Dick Morris has it right, essentially, in his latest column:

Clinton Will Win the Nomination by Losing S.C.

Old News: Dick Morris is a hack; that is, he has an uncanny sense for getting things right in the present (what is happening on the ground somewhere today), but he is usually completely misguided in the long term. Hillary was unstoppable until Hillary was finished; now, evidently, Hillary has won the nomination with a clever plan to take advantage of race in this campaign.

One other note: Morris views the world through a deep visceral hatred for the Clintons (especially Hillary).

One last shot: in a year in which the smartest thing I have said all season is "nobody knows anything," it is hard to take a pundit seriously who shamelessly markets his ability to "know all the answers."

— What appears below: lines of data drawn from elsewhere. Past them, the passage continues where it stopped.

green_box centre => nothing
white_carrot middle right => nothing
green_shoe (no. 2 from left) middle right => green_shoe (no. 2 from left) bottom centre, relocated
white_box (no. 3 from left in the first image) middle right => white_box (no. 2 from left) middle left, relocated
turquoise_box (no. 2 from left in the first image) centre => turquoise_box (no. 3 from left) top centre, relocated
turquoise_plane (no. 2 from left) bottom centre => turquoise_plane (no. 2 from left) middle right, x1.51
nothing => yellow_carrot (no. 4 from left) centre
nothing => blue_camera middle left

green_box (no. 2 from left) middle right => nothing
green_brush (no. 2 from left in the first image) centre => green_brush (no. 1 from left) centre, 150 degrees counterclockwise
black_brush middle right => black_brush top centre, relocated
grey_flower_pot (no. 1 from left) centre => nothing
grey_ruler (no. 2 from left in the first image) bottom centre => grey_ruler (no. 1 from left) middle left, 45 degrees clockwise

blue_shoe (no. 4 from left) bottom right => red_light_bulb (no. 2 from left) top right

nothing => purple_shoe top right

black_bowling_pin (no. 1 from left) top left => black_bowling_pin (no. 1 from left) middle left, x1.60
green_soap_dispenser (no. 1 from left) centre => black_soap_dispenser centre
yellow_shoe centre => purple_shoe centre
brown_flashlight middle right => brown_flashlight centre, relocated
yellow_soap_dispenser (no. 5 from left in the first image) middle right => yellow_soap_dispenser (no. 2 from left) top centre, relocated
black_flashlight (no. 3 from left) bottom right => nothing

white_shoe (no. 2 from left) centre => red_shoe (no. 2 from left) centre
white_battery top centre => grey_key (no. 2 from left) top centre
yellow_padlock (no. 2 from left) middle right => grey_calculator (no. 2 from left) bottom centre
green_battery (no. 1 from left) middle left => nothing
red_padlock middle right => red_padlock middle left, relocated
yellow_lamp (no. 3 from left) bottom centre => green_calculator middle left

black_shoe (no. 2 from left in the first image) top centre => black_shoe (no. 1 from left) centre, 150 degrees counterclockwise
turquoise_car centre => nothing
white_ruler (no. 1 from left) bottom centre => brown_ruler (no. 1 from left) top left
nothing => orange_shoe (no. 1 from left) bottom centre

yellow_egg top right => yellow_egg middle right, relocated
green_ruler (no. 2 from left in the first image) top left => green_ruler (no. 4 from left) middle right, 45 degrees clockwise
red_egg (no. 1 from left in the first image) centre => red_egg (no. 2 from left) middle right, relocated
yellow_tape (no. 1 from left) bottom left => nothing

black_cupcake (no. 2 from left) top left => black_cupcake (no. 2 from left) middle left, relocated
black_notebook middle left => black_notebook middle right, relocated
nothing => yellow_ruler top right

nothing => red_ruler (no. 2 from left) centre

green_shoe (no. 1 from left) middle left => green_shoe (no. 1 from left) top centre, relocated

Having said that, his thesis today is a near-bullseye.

Hillary will lose South Carolina in a big way as a result of a massive black vote for Obama, which will forever shatter Obama's aura of racial transcendence.

That is correct.

We love Obama because he represents a bridge to a future age in which we will realize the dream of a race-blind society. Although this truly is a contradiction-laden "fairy tale," we desperately want to elect this charismatic African American on the basis of his intellect and character. More than anything else, his ability to provide racial redemption is the foundation for his message of hope.

What Morris so shrewdly detects is the fragility of that political currency. Or, as Margaret Carlson wrote last week, when she saw Al Sharpton on TV defending Barack Obama, she "realized that the Clintons had done what they needed to do to stop Obama's historic surge in its tracks."

A racial division in this contest equals the end of the fantasy.

What Morris and Carlson both exaggerate is the conspiratorial character this latest development in a thoroughly wacky race. I am convinced that the Clintons optimistically strategized at some point that they might actually win the African American vote in South Carolina, casting Obama as not nearly as black as Bill. This would have worked just fine in their big picture. A win is always better than a loss.

However, Obama's viability awakened a race pride in African Americans all over the nation. No problem. Plan B--and I am guessing this idea come on the fly--make Obama run on race. Plan B was helped by Team Obama's lack of foresight in attacking Lyndon Johnson.

In truth, you can believe LBJ was instrumental to civil rights and not be racist, the Bill "fairy tale" remark was taken out of context, and the "moratorium" on discussing Obama's admitted cocaine use is evidence of preferential treatment based on race--not the other way around.

Team Obama stepped into a punch on this one. They needed to fight the perfect fight to win, and they made a mistake. Only time will tell if Obama can overcome the error.